As the variety of the answers suggests, we serve many different things. There is a lot out there in the world that is competing for our time, for our allegiance, for our service.

And in the midst of all those things (our families, our relationships, our obligations, our guilt, our addictions) – in the midst of all that, we find God. Does God demand that we be obedient and serve? Does God say to us “you owe me twenty hours this week!” I don’t believe God does.

But there is clearly a choice we make everyday about our priorities, what we will serve. This is a timeless part of the human condition. The story we hear in the book of Joshua this morning, is the story of a line being drawn in the sand, where a decision needs to be made. Joshua asks the Hebrew people, “who are you going to serve? Are you going to serve God? OR are you going to serve something else?” Joshua asks this question as he is nearing the end of his life.

He grew up following Moses’ leadership, helping to deliver the Hebrews out of slavery in Egypt. As Moses grew older, and eventually died himself, Joshua was the heir, the next leader of the Hebrews, who would lead them into Israel. Today, we draw near to the end of the story, and Joshua, near death, tells the people “Hey you have a really important choice to make. If you are unwilling to serve God, then you need to figure out who you are going to serve, and then Joshua quoted the ancient Hebrew prophet Bob Dylan, who said “you gotta serve somebody.” You have to serve something.

This is a choice we all make – but it’s not a choice that we make once in our lives and then it’s like (phew!) “glad we got that over with – now we can go back to living our regular lives.” This question Joshua asks – that is a question we answer every day. Sometimes we are aware we are answering it, other times I think we answer it unconsciously. But it doesn’t matter, because either way – this question – who are we going to serve – is at the center of who we are. 

For a long time if I were asked that question, the answer I would give is “God, of course!” But the reality was that was mostly a lie, because what I was really interested in serving was my own ego. That’s what I wanted to serve because I wanted to be liked, I wanted people to think I was successful, funny, that I had it all together. Which of course was a lie.  I did not then, and do not now, have everything together.  

I learned that if my answer to Joshua’s question was “myself” meaning I am going to go out today and look out for myself first, others second, and God last, then that is a very effective recipe for a spiritual nightmare. I believe that deep down inside a person who serves themselves first (and regrettably, I can speak from personal experience) there is a deep sadness that is cleverly hidden by false happiness, and by silent shame. Conversely, the person who answers “I will serve God” alternatively, is not promised an easy life, or a life of comfort. But they are promised a life of integrity, a life that is spiritually uplifted and strong.  

In the mean time, as you consider Joshua’s question of “who are you going to serve: God, self, paycheck, stock market, fear…” what will help you most is your prayers. Pray to God everyday asking for God’s direction. Ask God to help you answer that question everyday with the answer that brings life and vitality and wholeness and health, and that is answer is God.  

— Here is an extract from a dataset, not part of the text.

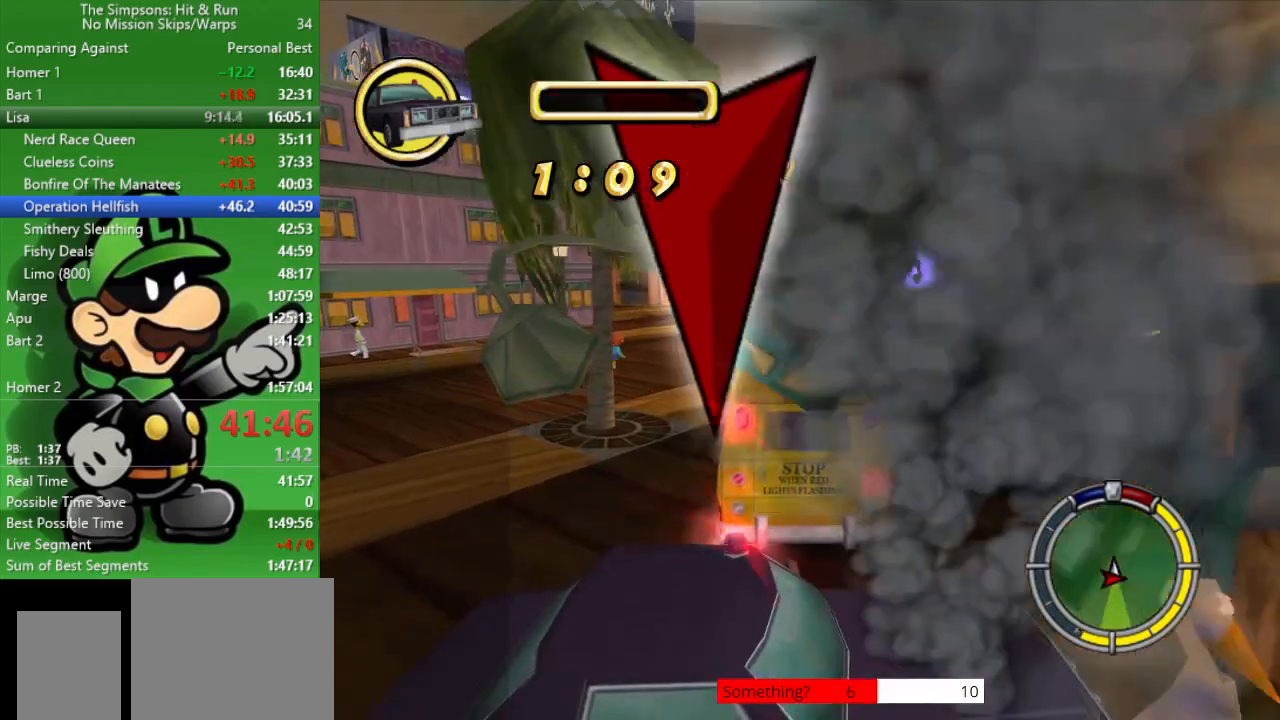
{"buttons": [], "left_stick": "center", "right_stick": "center", "events": [[417, "left_stick", "center"], [450, "CIRCLE", "up"]]}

To choose to serve God means offering ourselves to other people in ways that sometimes feel uncomfortable, are sometimes inconvenient, and to be vulnerable in wondering if we are even doing the right thing.  In spite of all that, think in your own lives, you own families, your own jobs, how would they be different if you choose God’s service instead of serving selfish ambition, comparing yourself to others, or just acquiring more things?  That’s not easy to do – but make no mistake, nowhere in the Bible does it ever say serving God is easy or convenient.  But honestly, what is worth having that comes easy or conveniently?

Take a Post It note, write on it this question: “Who am I going to serve today?”  Put it somewhere – your car, your wallet, a mirror, refrigerator. Anywhere you will see it.  This is the most important question in our lives, and how we answer it determines not only our quality of life, but also our capacity to love and be loved. AMEN.